Tumours of the Pleura: Malignant Pleural Mesothelioma

• Primary tumours of the pleura are very rare. There are two main types:

• Malignant Pleural Mesothelioma (MM): most common primary tumour of the pleura. Highly aggressive tumour with grave prognosis.

• Localised Fibrous Tumour of the Pleura: significantly less aggressive than MM, also referred to as “localised mesothelioma.”

Epidemiology

• Strong association with asbestos exposure (>80 % of cases), with 20-years latency until the development of MM.

• 5:1 Male predominance, with peak incidence in the sixth-seventh decade.

• Other causes: radiation, mineral fibres, simian virus 40.

Clinical Presentation

• Dyspnea

• Pain—secondary to chest wall invasion and involvement of somatic nerves of the parietal pleura

• Malignant pleural effusion

• Pleural thickening, subtle pleural masses on radiographic images

  • Thick, restrictive pleural rind (late finding) with encasement of the lung

Work-Up

• CT chest with IV contrast +/− FDG-PET

• MRI as an adjunct to determine depth of chest wall invasion or diaphragmatic involvement

• Thoracocentesis of malignant effusion: cytology and elevated pleural hyaluronic acid have a 50 % diagnostic accuracy.

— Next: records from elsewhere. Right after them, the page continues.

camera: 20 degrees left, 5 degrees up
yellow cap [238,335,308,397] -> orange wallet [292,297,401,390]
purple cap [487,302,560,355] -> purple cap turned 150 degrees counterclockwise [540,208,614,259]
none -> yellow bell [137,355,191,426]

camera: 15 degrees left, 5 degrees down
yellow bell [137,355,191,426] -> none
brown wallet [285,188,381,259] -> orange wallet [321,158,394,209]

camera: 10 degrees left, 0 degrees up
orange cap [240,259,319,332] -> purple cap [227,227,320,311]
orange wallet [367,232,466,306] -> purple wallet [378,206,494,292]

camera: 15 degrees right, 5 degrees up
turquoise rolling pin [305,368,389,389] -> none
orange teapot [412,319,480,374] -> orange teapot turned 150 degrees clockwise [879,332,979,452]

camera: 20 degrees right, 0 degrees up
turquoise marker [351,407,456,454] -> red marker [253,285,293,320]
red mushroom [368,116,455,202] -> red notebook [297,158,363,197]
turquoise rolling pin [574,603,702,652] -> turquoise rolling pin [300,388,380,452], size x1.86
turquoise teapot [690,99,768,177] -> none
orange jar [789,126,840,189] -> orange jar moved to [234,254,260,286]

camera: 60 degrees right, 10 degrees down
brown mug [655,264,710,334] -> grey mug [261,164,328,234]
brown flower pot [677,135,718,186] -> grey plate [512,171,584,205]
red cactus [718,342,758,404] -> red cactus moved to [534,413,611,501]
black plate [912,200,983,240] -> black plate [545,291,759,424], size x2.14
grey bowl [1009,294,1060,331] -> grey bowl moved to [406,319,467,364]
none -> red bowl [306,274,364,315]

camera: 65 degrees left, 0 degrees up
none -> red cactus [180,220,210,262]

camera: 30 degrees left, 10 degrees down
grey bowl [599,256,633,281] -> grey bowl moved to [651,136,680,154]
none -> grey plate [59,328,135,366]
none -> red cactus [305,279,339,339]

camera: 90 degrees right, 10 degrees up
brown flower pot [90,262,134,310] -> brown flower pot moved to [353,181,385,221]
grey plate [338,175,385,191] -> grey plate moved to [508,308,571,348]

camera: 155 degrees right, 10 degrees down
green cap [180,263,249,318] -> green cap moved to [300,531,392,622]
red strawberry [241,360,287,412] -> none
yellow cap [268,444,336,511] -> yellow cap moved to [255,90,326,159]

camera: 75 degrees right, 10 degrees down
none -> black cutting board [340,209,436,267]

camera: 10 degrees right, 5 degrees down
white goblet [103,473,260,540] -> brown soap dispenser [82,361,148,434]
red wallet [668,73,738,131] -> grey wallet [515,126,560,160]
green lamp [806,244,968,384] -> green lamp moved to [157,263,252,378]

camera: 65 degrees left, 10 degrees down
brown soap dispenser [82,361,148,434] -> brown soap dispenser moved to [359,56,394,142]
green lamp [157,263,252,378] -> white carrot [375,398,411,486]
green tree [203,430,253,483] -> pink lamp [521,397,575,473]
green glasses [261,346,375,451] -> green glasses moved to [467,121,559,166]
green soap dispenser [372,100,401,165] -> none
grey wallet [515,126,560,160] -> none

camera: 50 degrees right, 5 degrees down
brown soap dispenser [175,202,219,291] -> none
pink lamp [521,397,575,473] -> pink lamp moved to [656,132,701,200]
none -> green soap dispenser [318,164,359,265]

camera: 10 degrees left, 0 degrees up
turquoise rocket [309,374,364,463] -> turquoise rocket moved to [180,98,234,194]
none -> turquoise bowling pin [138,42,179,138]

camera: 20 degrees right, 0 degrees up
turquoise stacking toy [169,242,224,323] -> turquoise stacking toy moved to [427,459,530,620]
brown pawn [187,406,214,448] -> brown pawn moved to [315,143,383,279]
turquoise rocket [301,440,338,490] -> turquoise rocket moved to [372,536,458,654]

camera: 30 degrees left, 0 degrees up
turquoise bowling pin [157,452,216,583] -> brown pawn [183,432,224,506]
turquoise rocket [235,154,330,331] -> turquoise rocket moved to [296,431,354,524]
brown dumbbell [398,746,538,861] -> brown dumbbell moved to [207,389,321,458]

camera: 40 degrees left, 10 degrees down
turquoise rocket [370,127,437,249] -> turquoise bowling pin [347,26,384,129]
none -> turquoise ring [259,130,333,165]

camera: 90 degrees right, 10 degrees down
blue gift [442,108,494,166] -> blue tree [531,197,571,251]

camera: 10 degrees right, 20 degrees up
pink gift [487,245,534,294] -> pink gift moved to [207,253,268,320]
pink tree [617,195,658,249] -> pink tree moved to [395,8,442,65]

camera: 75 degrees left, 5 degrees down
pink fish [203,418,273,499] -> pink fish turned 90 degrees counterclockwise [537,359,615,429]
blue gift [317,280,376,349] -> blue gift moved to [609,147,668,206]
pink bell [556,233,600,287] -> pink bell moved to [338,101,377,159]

• Gold standard for diagnosis is thoracoscopic pleural biopsy.

  • 80 % Diagnostic accuracy

Management

• Most patients present with locally advanced disease—not amenable to surgical treatment options.

• Surgery is reserved for patients with localised and selected locally advanced disease.

  • Surgery is provided in the context of multi-modality therapy (neoadjuvant or adjuvant chemotherapy and adjuvant whole thorax radiation therapy), with improvement in overall survival and disease-free survival depending on tumour histopathology and regimen.

• Extrapleural Pneumonectomy (EPP): en-bloc resection of the lung, visceral pleura, parietal pleura, pericardium, hemidiaphragm.

  • Mortality: 0–12 % mortality

  • Major perioperative morbidity: 25–55 %

  • Low patient compliance with multimodality therapy (50–70 %) [73]

  • Provides significant cytoreduction and improved delivery of radiation therapy to target

  • Median OS: 13–47 months; DFS: 10–16 months [73]

• Extended Pleurectomy/Decortication: less aggressive surgical option than EPP.

  • Mortality: 0–2 %

  • >95 % patient compliance with multimodality therapy [74]

• The optimal surgical option remains controversial. Despite the decrease in cytoreduction compared to EPP, one recent non-randomised trial reports extended pleurectomy/decortication to have improved median survival (23 months vs. 13 months), 2-years survival (49 % vs. 18 %) and 5-years survival (30 % vs. 9 %) [74].

• Whole thorax radiation therapy in conjunction with surgery improves local control.

• Unfortunately, patients with locoregional control from radiotherapy develop systemic disease with limited benefit from chemotherapy (cisplatin/premetrexed: 12-months median survival) [75].

• Palliative options: pleurodesis or indwelling pleural catheter drainage to improve quality of life.